Extracted information

◆ ◆ ◆ ◆

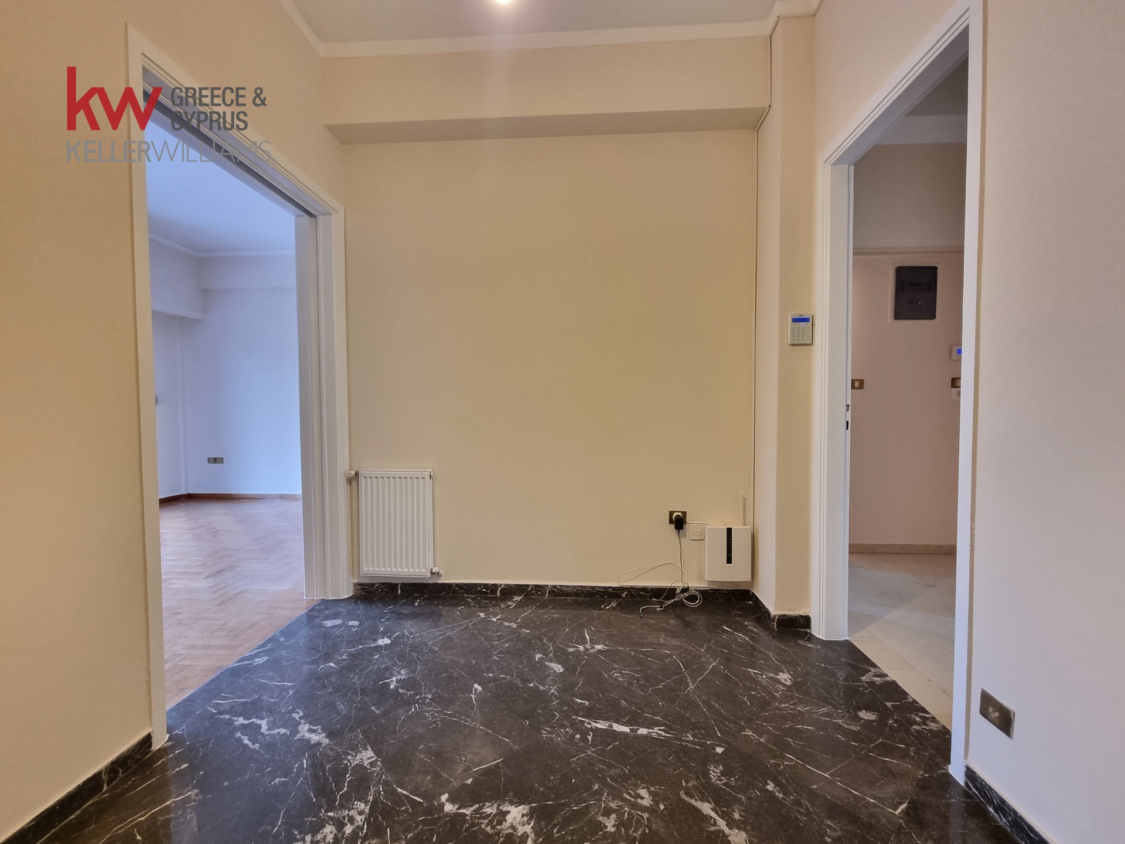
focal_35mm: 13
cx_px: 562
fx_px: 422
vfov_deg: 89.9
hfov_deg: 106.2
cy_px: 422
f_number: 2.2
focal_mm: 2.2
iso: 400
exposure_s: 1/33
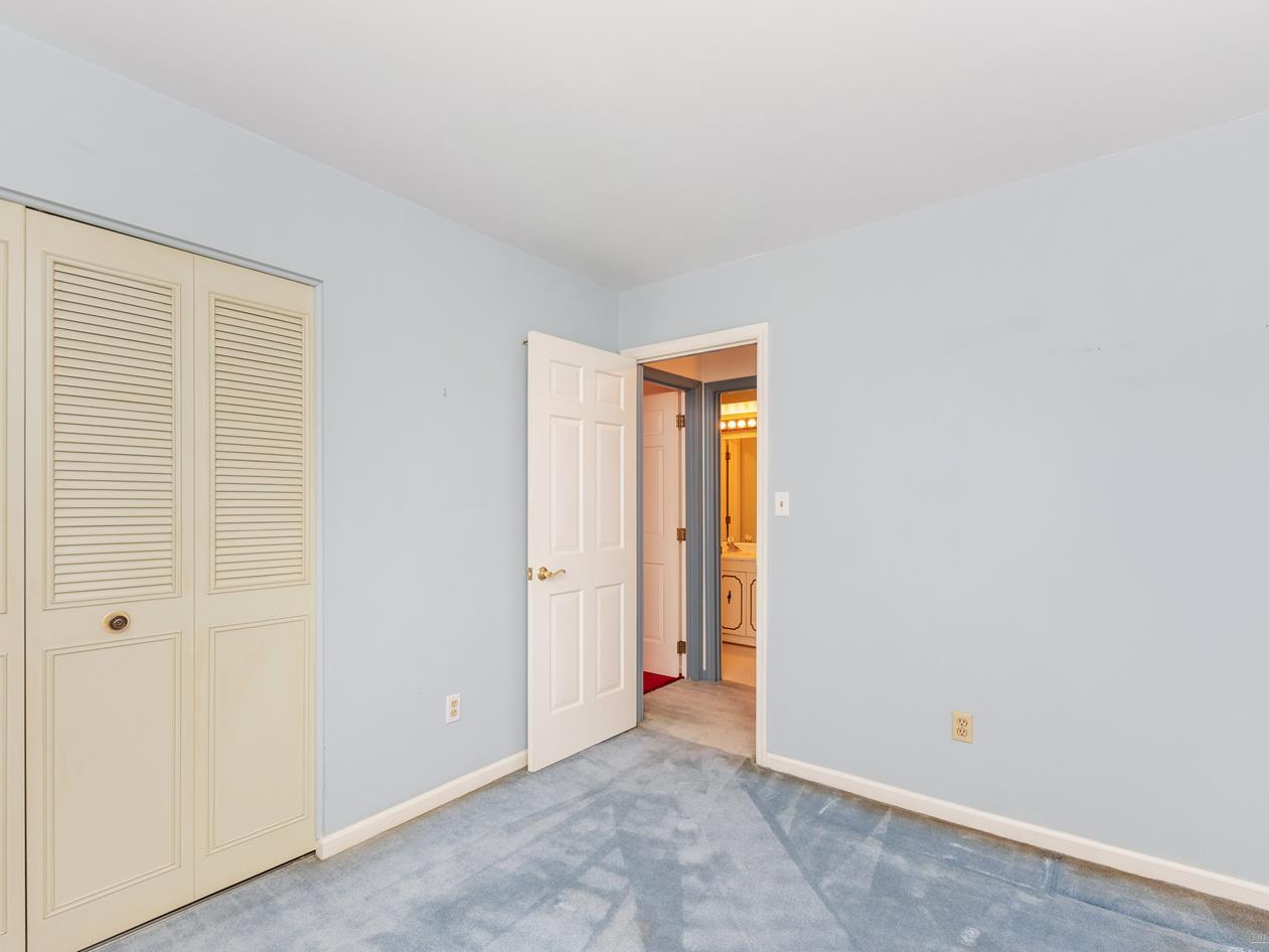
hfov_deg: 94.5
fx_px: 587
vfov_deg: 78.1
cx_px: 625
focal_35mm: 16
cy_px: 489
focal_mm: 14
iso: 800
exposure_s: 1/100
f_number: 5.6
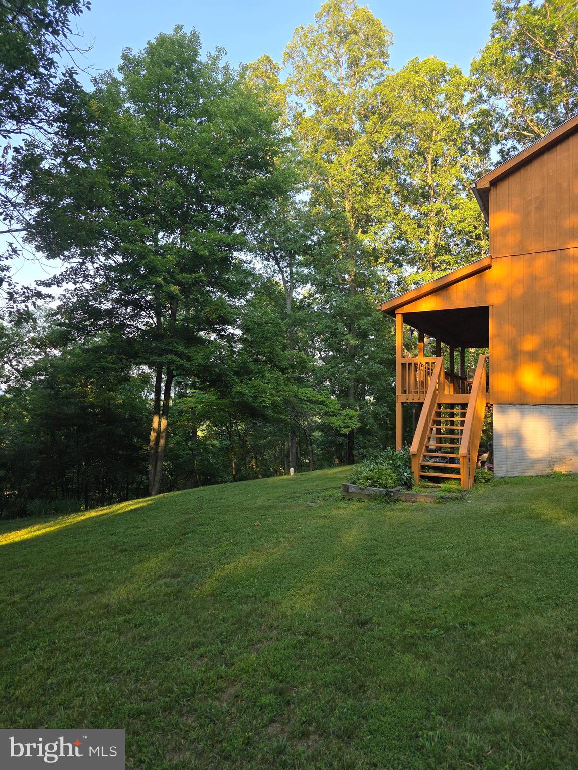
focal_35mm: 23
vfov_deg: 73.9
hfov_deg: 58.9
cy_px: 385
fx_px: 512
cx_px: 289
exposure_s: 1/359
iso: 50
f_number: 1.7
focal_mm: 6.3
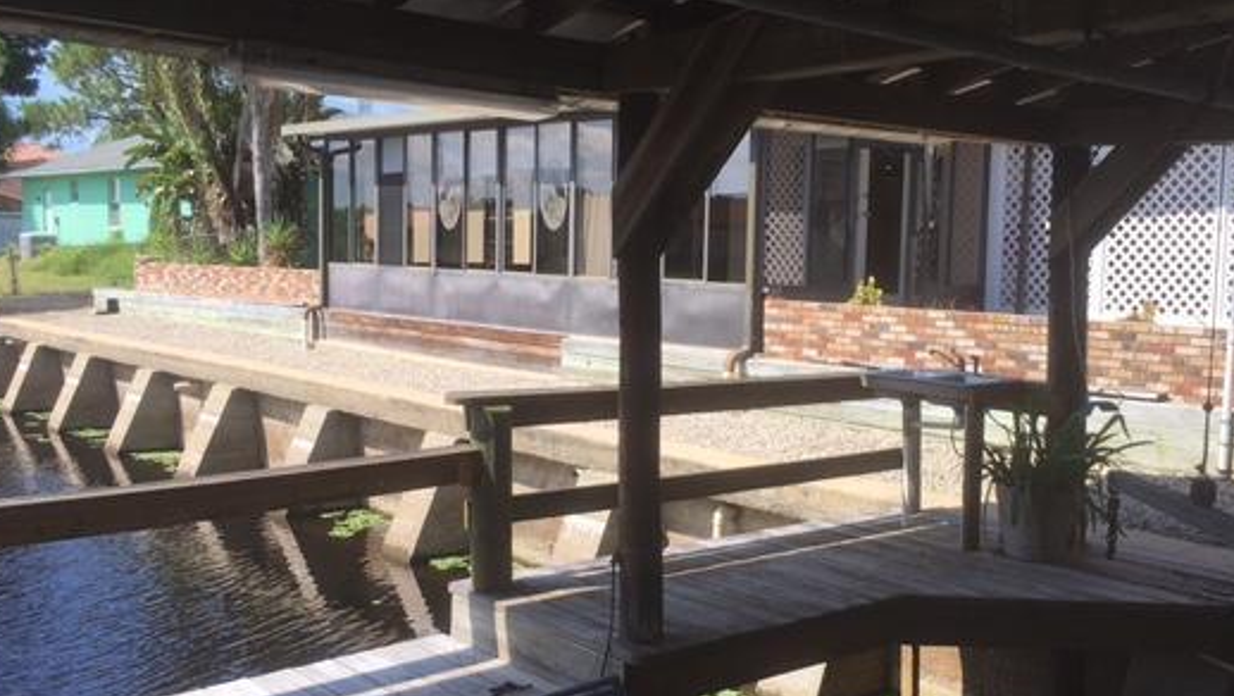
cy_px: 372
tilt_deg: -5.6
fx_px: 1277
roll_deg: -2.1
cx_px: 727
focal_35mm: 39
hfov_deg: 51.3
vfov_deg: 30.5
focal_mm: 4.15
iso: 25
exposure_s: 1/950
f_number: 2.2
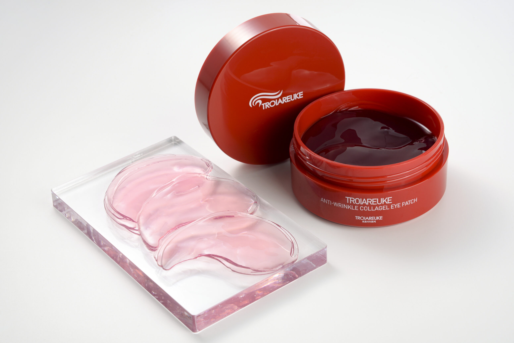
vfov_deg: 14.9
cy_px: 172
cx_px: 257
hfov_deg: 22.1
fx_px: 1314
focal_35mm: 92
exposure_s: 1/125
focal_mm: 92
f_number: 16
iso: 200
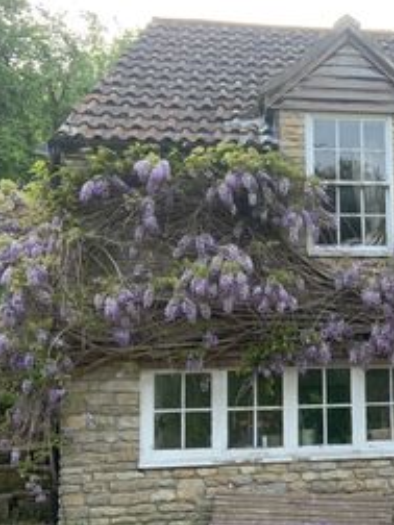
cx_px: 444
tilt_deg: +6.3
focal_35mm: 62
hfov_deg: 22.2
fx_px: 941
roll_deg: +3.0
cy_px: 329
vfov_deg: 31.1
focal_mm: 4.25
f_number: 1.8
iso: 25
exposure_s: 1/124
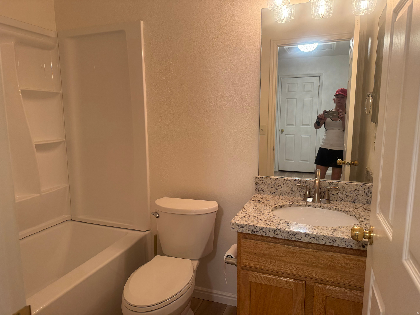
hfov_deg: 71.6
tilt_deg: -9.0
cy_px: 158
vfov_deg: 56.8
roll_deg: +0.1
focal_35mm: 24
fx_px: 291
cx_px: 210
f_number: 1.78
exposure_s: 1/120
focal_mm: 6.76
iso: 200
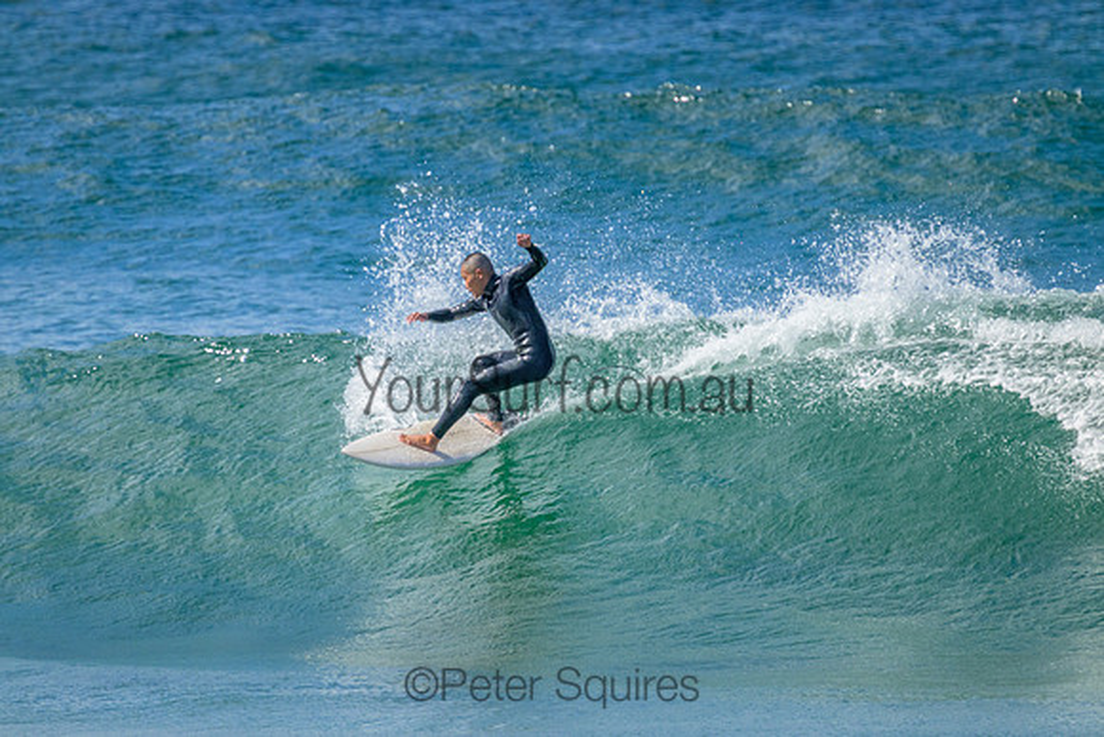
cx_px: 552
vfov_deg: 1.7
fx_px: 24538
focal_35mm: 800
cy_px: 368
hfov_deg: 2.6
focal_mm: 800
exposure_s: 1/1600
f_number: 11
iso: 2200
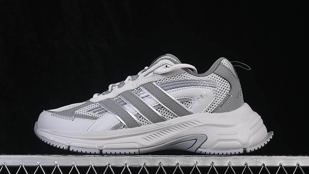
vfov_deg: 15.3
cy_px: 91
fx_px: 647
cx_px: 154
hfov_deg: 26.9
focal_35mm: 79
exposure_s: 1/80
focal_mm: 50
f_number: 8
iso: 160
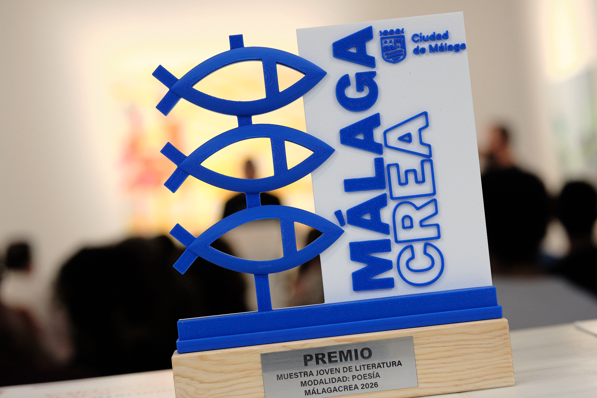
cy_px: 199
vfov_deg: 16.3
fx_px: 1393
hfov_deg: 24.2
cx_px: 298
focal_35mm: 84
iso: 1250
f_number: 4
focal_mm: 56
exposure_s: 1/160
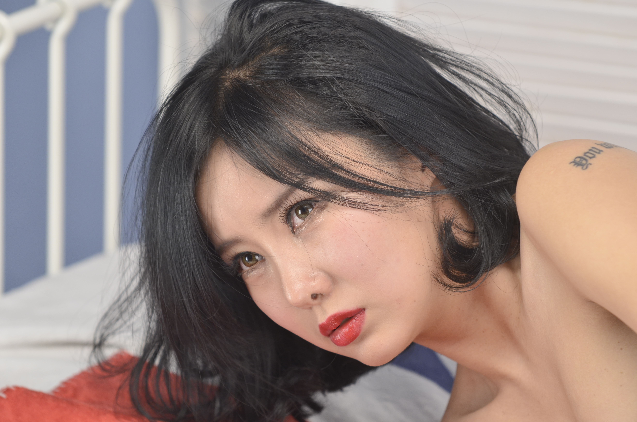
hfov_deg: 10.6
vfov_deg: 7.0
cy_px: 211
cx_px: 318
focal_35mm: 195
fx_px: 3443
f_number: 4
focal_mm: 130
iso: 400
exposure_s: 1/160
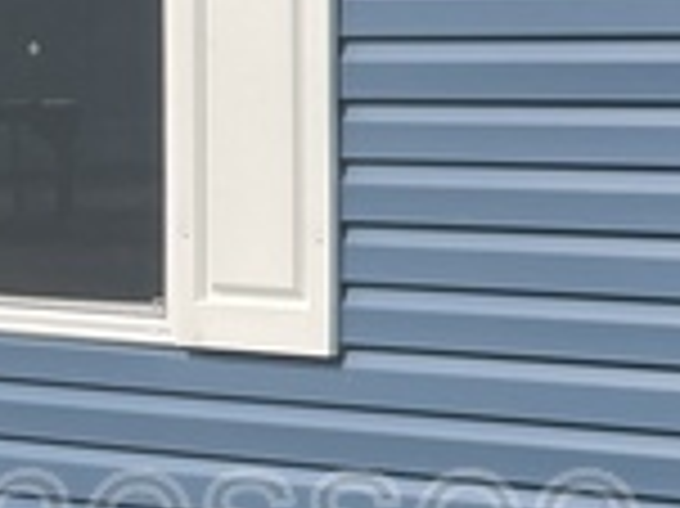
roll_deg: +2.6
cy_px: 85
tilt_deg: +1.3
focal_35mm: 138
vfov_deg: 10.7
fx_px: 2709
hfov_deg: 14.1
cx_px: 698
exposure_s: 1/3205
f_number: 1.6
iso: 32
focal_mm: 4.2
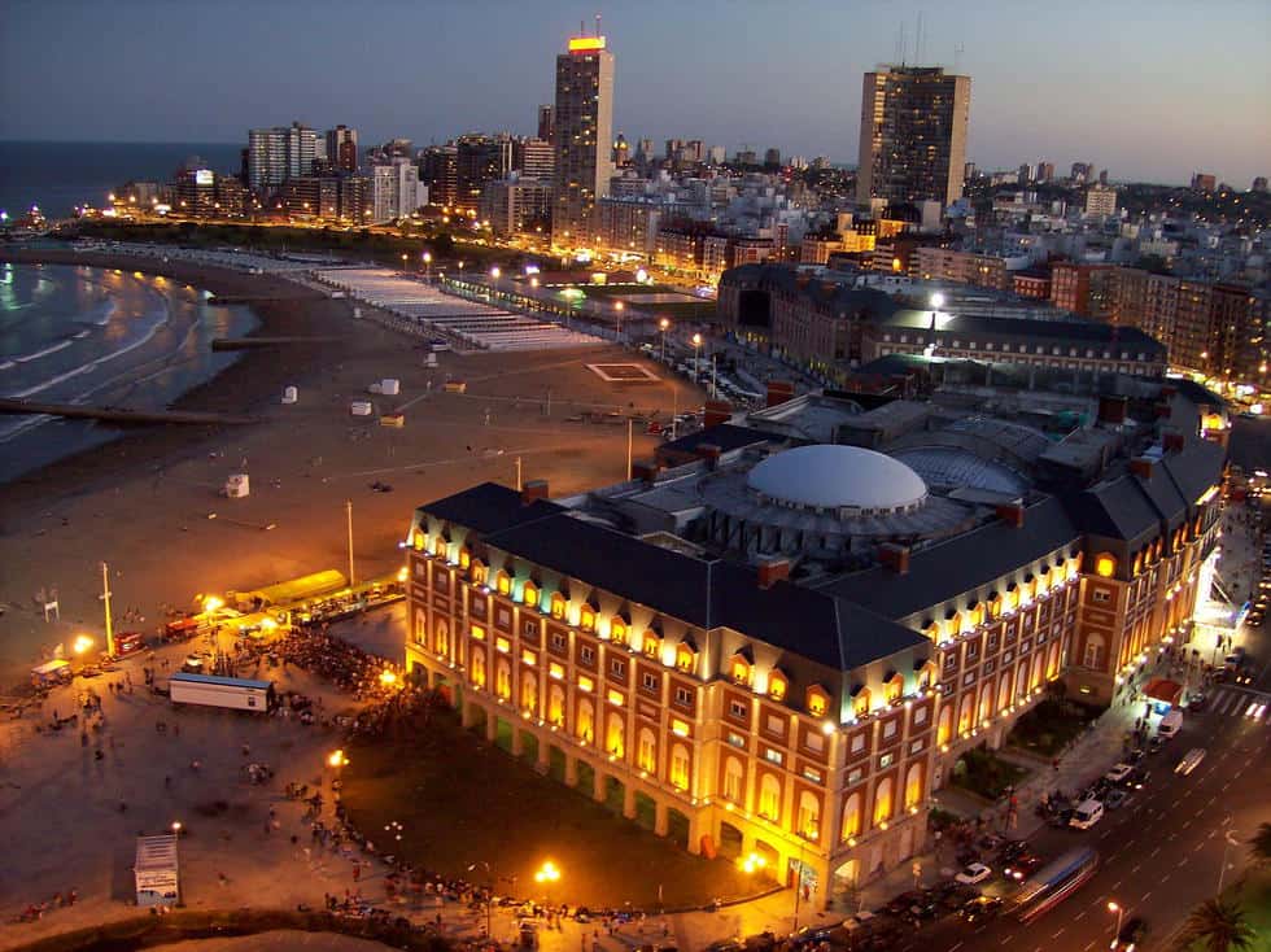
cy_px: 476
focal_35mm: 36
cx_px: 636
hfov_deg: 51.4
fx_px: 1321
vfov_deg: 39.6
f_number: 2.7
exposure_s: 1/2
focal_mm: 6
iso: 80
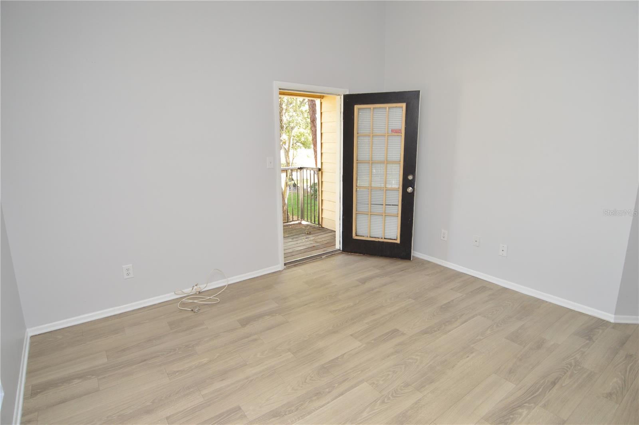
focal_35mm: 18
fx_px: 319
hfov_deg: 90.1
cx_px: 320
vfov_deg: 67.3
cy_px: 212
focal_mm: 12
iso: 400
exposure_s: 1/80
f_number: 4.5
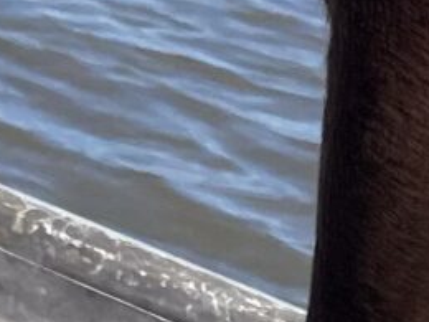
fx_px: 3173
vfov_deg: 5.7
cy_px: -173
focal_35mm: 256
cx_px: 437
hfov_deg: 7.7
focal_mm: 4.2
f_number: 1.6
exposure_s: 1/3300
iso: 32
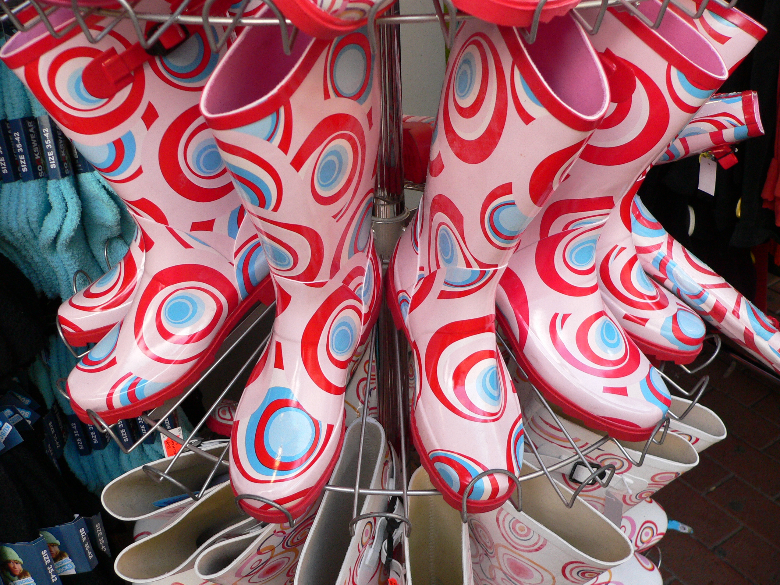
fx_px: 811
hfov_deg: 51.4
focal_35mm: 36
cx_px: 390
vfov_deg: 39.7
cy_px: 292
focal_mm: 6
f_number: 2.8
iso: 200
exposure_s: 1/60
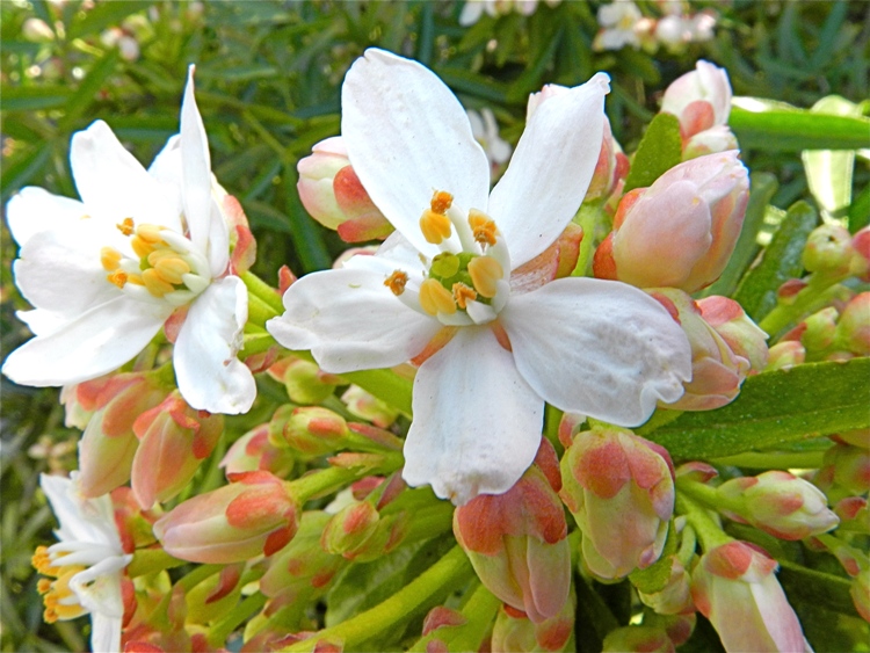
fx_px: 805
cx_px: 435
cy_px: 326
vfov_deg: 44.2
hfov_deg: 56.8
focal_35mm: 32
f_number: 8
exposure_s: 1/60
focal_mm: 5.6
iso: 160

◆ ◆ ◆ ◆

What the task requires
Once the line containing "f_number: 2.8" is found, write out exactly that line and each line after it through the end of the entries, omitting pictures.

Your solution
f_number: 2.8
iso: 200
exposure_s: 1/60
fx_px: 805
cx_px: 435
cy_px: 326
vfov_deg: 44.2
hfov_deg: 56.8
focal_35mm: 32
f_number: 8
exposure_s: 1/60
focal_mm: 5.6
iso: 160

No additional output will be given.